TASK TO COMPLETE
Copy out the rows from the line with "line at (250, 51): solid -> dashed" to the line with "text at (526, 248)", both included, word for word.

RECORDS FOR THIS EXERCISE

■ ■ ■ ■ ■

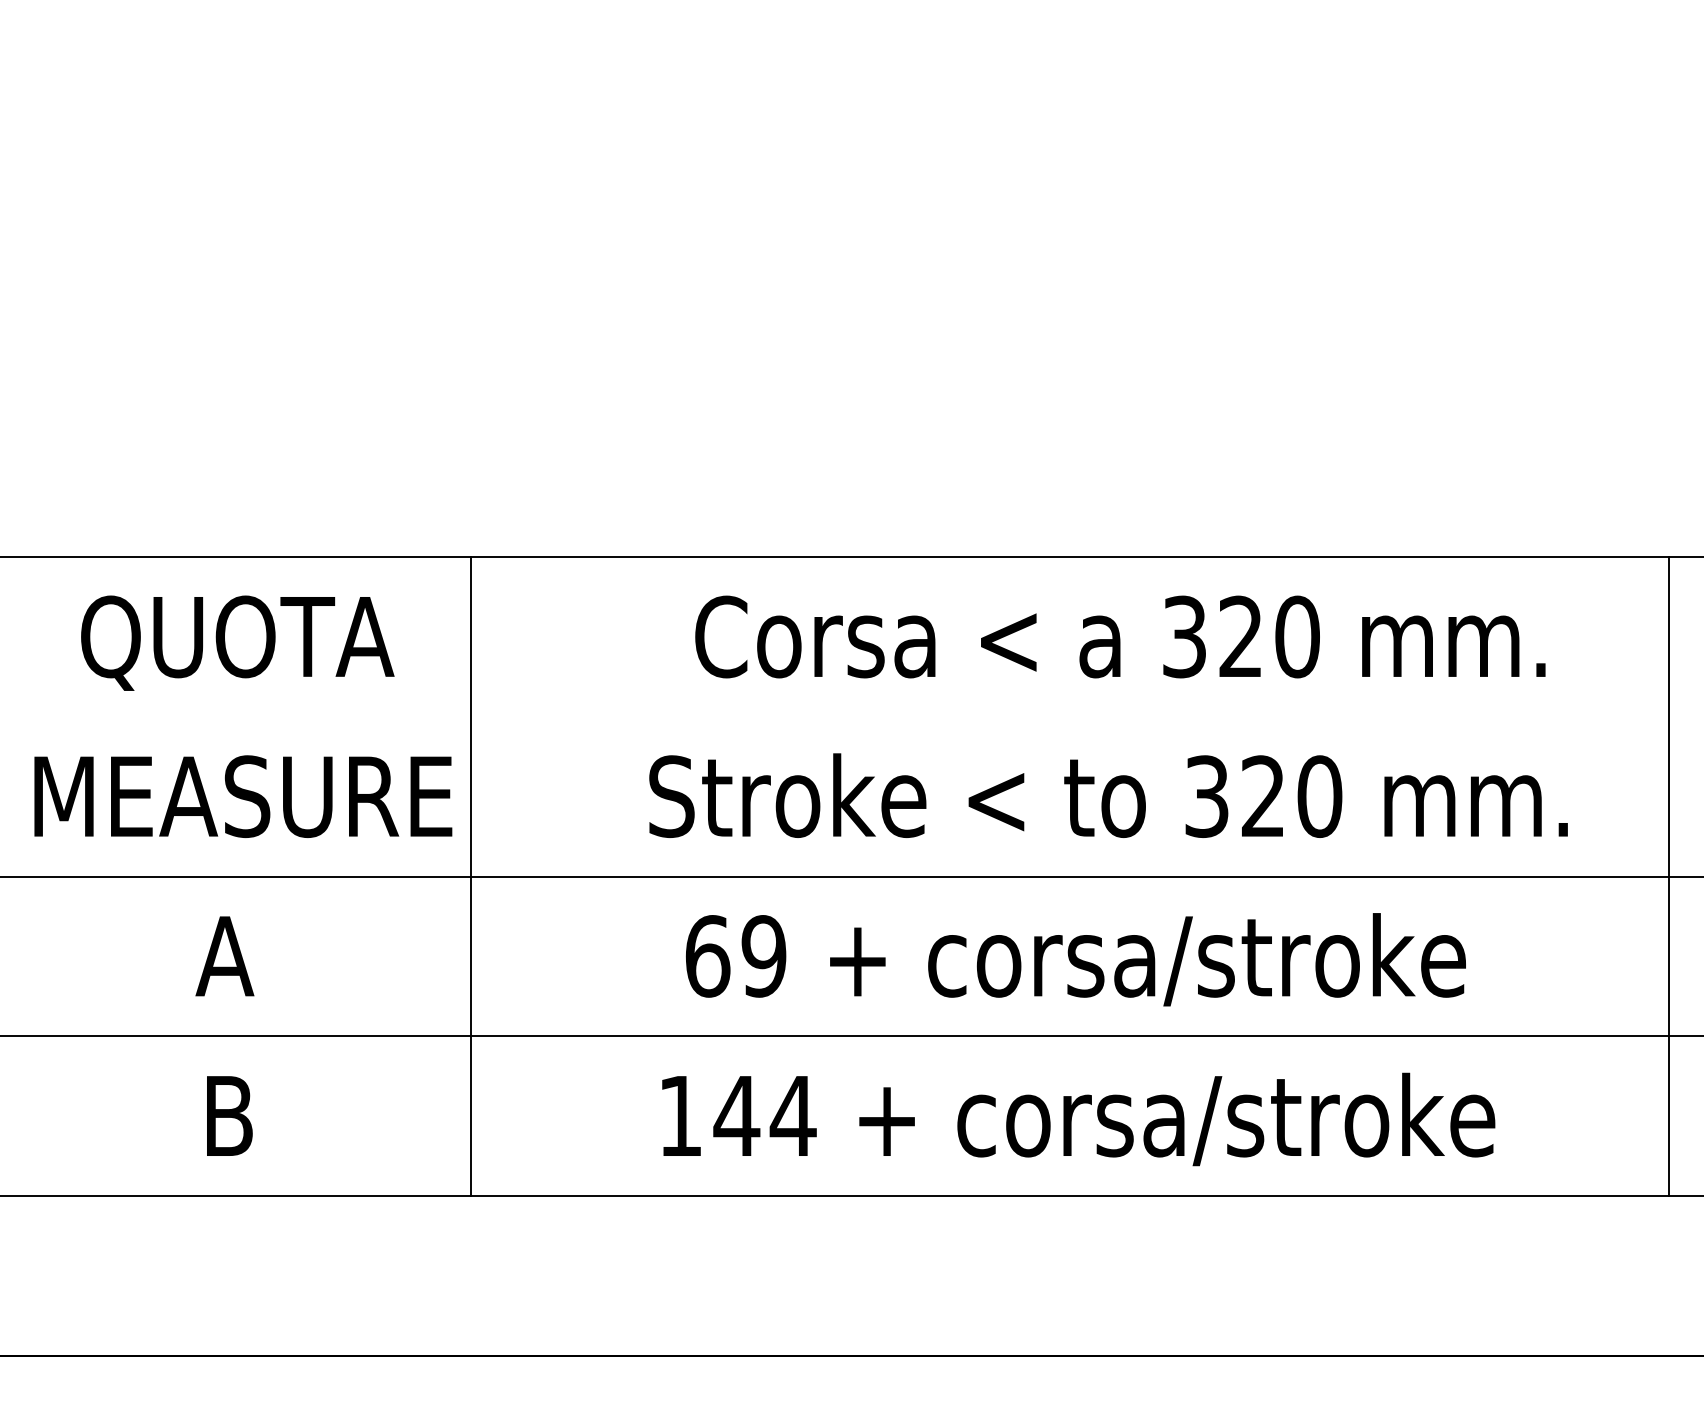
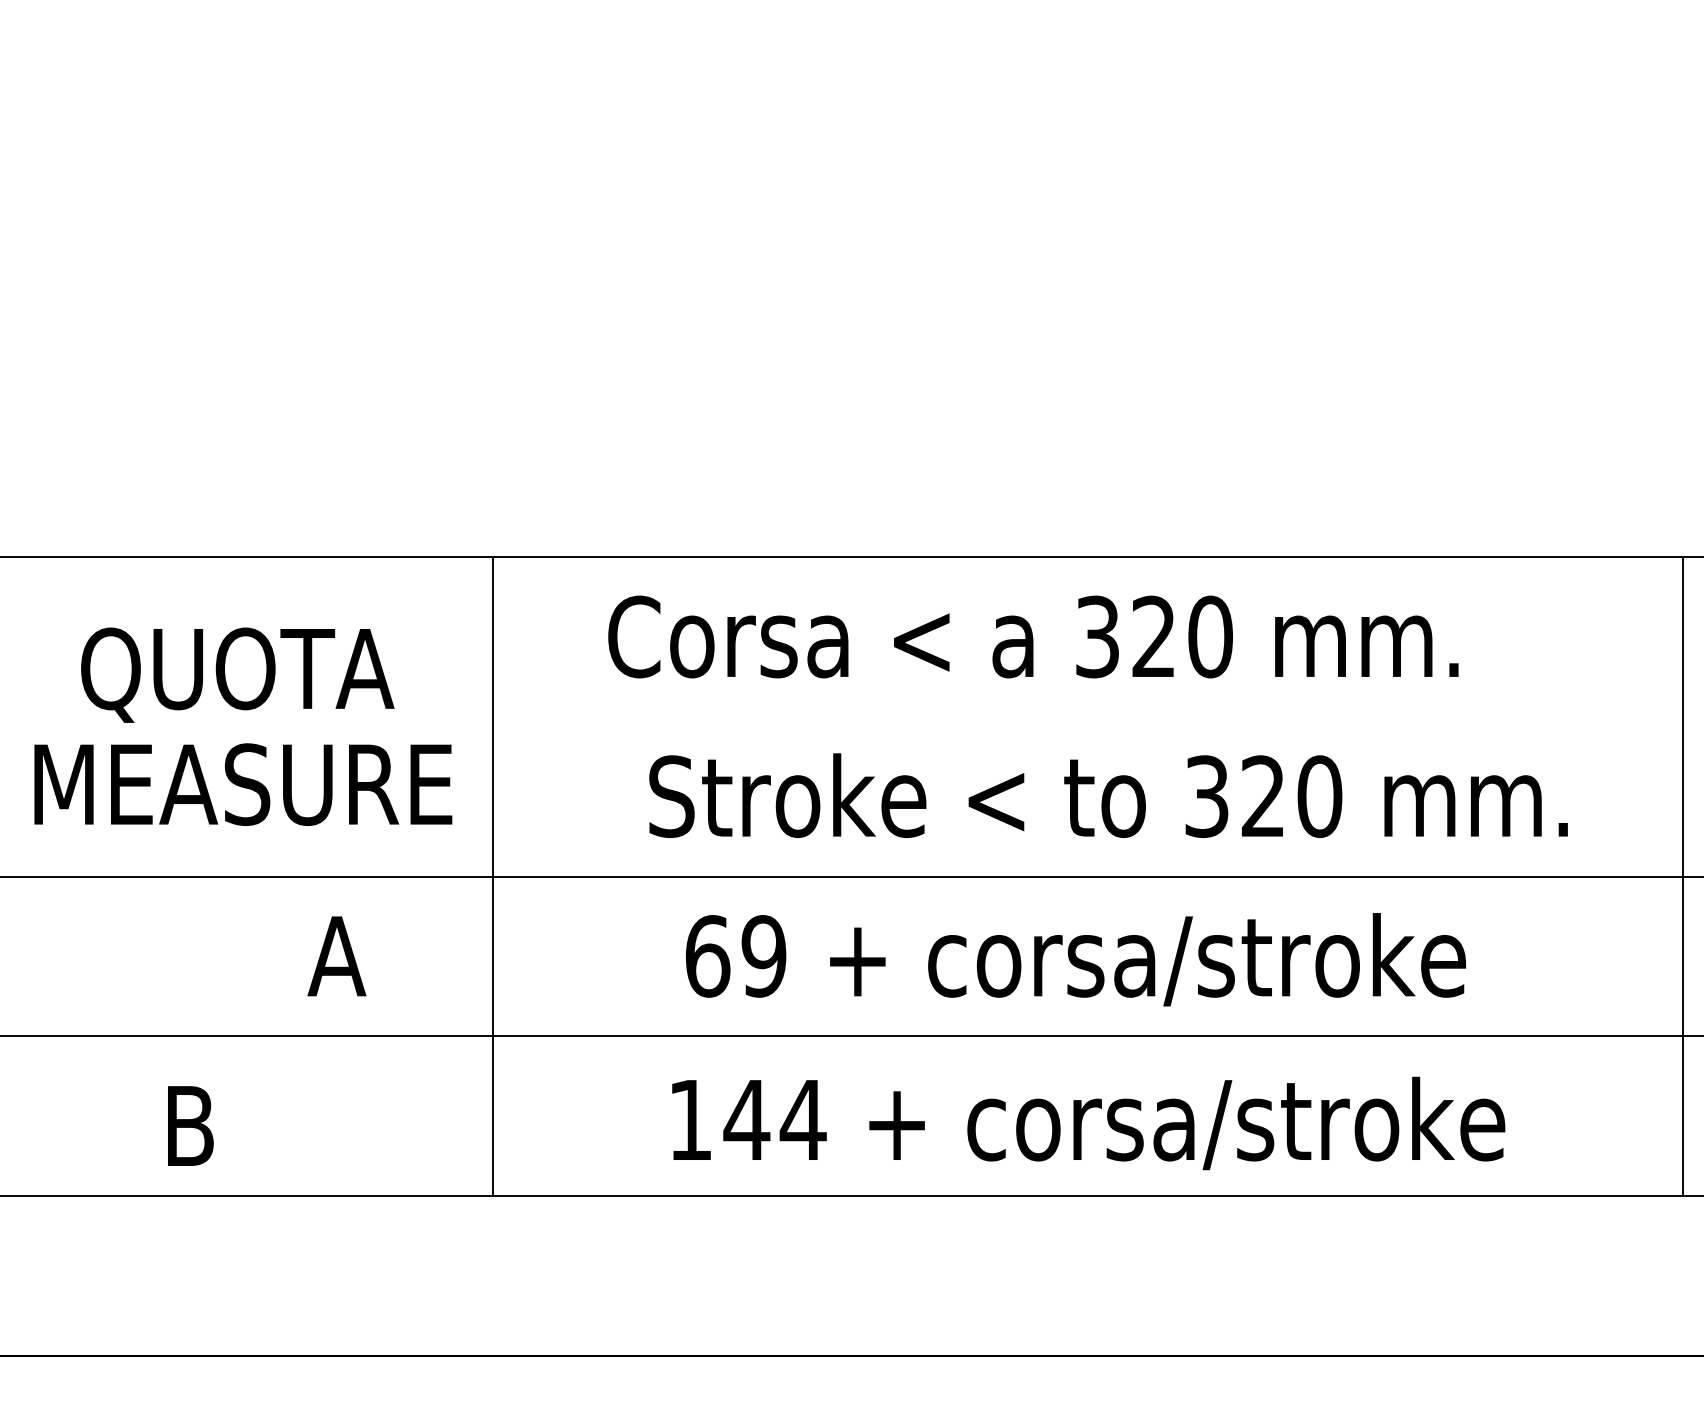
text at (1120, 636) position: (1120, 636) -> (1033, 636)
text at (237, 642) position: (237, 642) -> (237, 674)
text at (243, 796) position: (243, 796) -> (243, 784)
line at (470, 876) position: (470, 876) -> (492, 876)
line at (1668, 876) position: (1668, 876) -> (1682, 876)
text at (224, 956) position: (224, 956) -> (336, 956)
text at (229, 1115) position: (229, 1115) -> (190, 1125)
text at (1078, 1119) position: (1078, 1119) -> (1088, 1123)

■ ■ ■ ■ ■

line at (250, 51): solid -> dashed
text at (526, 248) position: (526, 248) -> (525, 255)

■ ■ ■ ■ ■

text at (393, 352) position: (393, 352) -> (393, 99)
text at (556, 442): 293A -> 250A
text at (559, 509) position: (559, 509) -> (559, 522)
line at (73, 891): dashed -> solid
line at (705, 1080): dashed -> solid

■ ■ ■ ■ ■

FINAL RESULT
line at (250, 51): solid -> dashed
text at (526, 248) position: (526, 248) -> (525, 255)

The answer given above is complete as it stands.